PROVIDED INFORMATION:
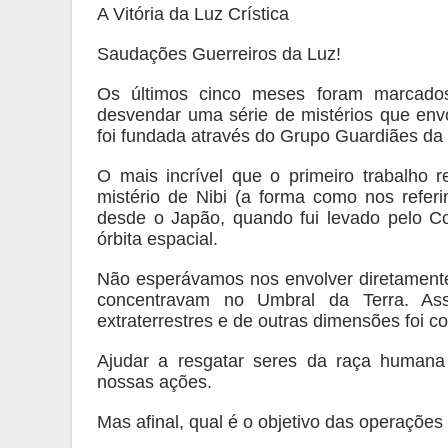
A Vitória da Luz Crística
Saudações Guerreiros da Luz!
Os últimos cinco meses foram marcados
desvendar uma série de mistérios que env
foi fundada através do Grupo Guardiães da
O mais incrível que o primeiro trabalho 
mistério de Nibi (a forma como nos referi
desde o Japão, quando fui levado pelo C
órbita espacial.
Não esperávamos nos envolver diretamente
concentravam no Umbral da Terra. As
extraterrestres e de outras dimensões foi 
Ajudar a resgatar seres da raça humana
nossas ações.
Mas afinal, qual é o objetivo das operaçõ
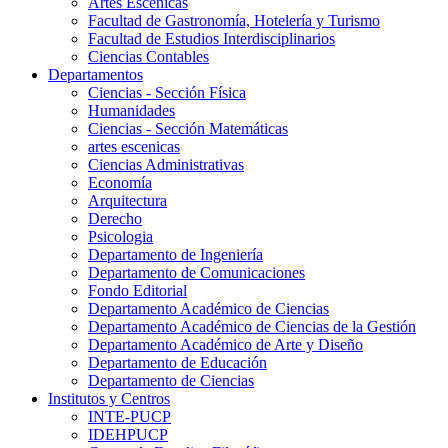
Artes Escenicas
Facultad de Gastronomía, Hotelería y Turismo
Facultad de Estudios Interdisciplinarios
Ciencias Contables
Departamentos
Ciencias - Sección Física
Humanidades
Ciencias - Sección Matemáticas
artes escenicas
Ciencias Administrativas
Economía
Arquitectura
Derecho
Psicologia
Departamento de Ingeniería
Departamento de Comunicaciones
Fondo Editorial
Departamento Académico de Ciencias
Departamento Académico de Ciencias de la Gestión
Departamento Académico de Arte y Diseño
Departamento de Educación
Departamento de Ciencias
Institutos y Centros
INTE-PUCP
IDEHPUCP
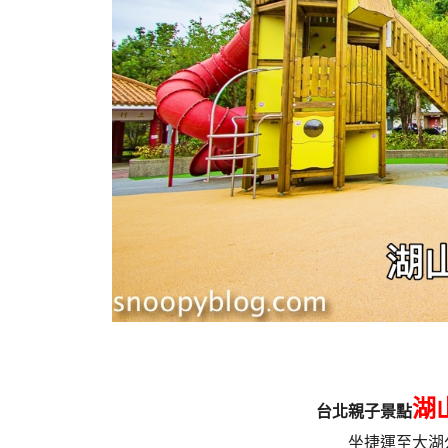
湖
台北親子景點
坐捷運至大湖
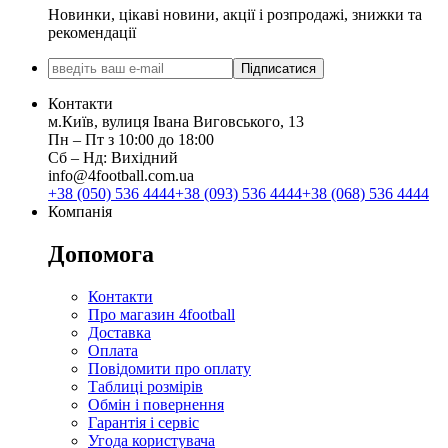
Новинки, цікаві новини, акції і розпродажі, знижки та
рекомендації
Підписатися
Контакти
м.Київ, вулиця Івана Виговського, 13
Пн ‒ Пт з 10:00 до 18:00
Сб ‒ Нд: Вихідний
info@4football.com.ua
+38 (050) 536 4444
+38 (093) 536 4444
+38 (068) 536 4444
Компанія
Допомога
Контакти
Про магазин 4football
Доставка
Оплата
Повідомити про оплату
Таблиці розмірів
Обмін і повернення
Гарантія і сервіс
Угода користувача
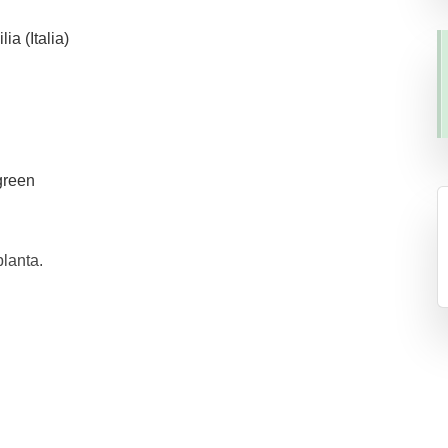
ia (Italia)
green
planta.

WHAT IS EXPECTED: Quote, word for word, all the text read from the material above, keeping its lines in their original order. Leave the pictures out of your answer.

SOLUTION TO THIS PROBLEM:
A Vitória da Luz Crística
Saudações Guerreiros da Luz!
Os últimos cinco meses foram marcados
desvendar uma série de mistérios que env
foi fundada através do Grupo Guardiães da
O mais incrível que o primeiro trabalho 
mistério de Nibi (a forma como nos referi
desde o Japão, quando fui levado pelo C
órbita espacial.
Não esperávamos nos envolver diretamente
concentravam no Umbral da Terra. As
extraterrestres e de outras dimensões foi 
Ajudar a resgatar seres da raça humana
nossas ações.
Mas afinal, qual é o objetivo das operaçõ
Artes Escenicas
Facultad de Gastronomía, Hotelería y Turismo
Facultad de Estudios Interdisciplinarios
Ciencias Contables
Departamentos
Ciencias - Sección Física
Humanidades
Ciencias - Sección Matemáticas
artes escenicas
Ciencias Administrativas
Economía
Arquitectura
Derecho
Psicologia
Departamento de Ingeniería
Departamento de Comunicaciones
Fondo Editorial
Departamento Académico de Ciencias
Departamento Académico de Ciencias de la Gestión
Departamento Académico de Arte y Diseño
Departamento de Educación
Departamento de Ciencias
Institutos y Centros
INTE-PUCP
IDEHPUCP
湖
台北親子景點
坐捷運至大湖
Новинки, цікаві новини, акції і розпродажі, знижки та
рекомендації
Підписатися
Контакти
м.Київ, вулиця Івана Виговського, 13
Пн ‒ Пт з 10:00 до 18:00
Сб ‒ Нд: Вихідний
info@4football.com.ua
+38 (050) 536 4444
+38 (093) 536 4444
+38 (068) 536 4444
Компанія
Допомога
Контакти
Про магазин 4football
Доставка
Оплата
Повідомити про оплату
Таблиці розмірів
Обмін і повернення
Гарантія і сервіс
Угода користувача
ia (Italia)
green
planta.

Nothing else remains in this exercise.